This is what I am making:
I start off with 1” wide stock, the final side walls are ~0.095” thick. The slot is 1.6” deep. I have tried many different things, from drilling it out; a 5/8” drill only lasts ~100 holes.
https://www.youtube.com/watch?v=CgGnHCmjilg
To milling, plunging, ramping, pre-drilling, and more.
https://www.youtube.com/watch?v=YWMjyAoxOfE
https://www.youtube.com/watch?v=f4fjWbcCGfU
Everything took too long, and kept breaking tools.
What I am doing now that seems to be working very well is plunge roughing with a 3 flute 3/4” carbide endmill, then taking a ramping finish pass with a 3/8” EM to clean it up and get to the final wall thickness. My fogbuster is doing a great job of blowing out all the chips.
I pre-drill the center of the first plunge using a 5/16” drill from an earlier operation and fill it with lube/coolant, then plunge the first hole at 3.2 ipm 3250rpm, and the rest of the “bites” at 6 ipm. This is all done on the low speed pulley on my 770, with the load meter right at the limits of the green zone. Any faster plunge and it goes into yellow/red, or pushes the tool up into the spindle, making each hole shallower than the last. I havent even bothered testing the high speed pulley because I think regardless of the speed, it will just stall the spindle and break the tool.

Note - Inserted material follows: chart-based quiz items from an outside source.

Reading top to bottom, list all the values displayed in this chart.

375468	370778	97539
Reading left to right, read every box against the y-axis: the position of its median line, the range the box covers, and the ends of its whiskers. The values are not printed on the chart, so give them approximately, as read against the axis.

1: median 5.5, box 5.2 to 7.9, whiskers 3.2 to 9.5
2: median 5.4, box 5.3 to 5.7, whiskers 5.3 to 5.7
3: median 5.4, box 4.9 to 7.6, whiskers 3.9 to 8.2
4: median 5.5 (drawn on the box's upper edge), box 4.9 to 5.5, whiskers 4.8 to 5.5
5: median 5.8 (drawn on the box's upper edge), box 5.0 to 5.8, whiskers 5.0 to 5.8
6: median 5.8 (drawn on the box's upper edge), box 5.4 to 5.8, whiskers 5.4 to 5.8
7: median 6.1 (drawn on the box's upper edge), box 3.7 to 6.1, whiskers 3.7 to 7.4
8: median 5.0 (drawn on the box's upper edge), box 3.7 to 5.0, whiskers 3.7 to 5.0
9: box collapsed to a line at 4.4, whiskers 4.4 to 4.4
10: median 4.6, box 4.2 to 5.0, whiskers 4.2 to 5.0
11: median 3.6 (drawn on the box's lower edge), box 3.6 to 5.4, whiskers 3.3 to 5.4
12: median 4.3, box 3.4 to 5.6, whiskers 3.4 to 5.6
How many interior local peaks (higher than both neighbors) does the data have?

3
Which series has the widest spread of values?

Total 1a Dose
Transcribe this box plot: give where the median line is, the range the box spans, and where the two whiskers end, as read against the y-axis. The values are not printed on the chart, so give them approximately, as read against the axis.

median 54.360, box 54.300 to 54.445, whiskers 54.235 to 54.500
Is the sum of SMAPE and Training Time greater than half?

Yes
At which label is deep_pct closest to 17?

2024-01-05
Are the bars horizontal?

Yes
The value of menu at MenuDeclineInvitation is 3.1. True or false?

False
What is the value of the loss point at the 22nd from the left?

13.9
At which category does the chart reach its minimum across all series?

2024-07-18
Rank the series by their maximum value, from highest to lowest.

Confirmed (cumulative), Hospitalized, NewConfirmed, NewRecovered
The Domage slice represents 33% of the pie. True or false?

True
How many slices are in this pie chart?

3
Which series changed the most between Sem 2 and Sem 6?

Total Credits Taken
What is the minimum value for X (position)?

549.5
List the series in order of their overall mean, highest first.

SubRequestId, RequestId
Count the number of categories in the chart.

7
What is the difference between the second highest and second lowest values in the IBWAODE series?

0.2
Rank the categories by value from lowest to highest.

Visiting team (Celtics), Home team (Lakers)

https://www.youtube.com/watch?v=3G0HUVenbnQ
This works well so far. Including tool changes, and spending ~15 minutes changing belt speed twice. (the pdb gets in the way; this really sucks compared to doing it without the pdb installed)
The entire program takes just around 2 hours to finish, or about 10 minutes per finished part. ~40 minutes of that being the plunge roughing.
Now after running ~100 parts, the ~$100 endmill is starting to wear out and chip on the edges. I need to make a couple hundred more of these. Before I buy another one, I want to ask if this tool from Tormach will work as good?
Center Cut End Mill - 17mm
The tool and toolholder come out to around $150, and inserts are ~$11 each. Assuming they also last ~50 parts per side, and I can rotate them once; then this tool will pay for itself in one run. I will be saving money long term.
At 17mm 0.67” it’s thinner than the 3/4” endmill. I will probably have to take two finish passes with the 3/8” EM, or slow it down a bit and do it in one pass. Anyone else have experience plunge roughing with this tool?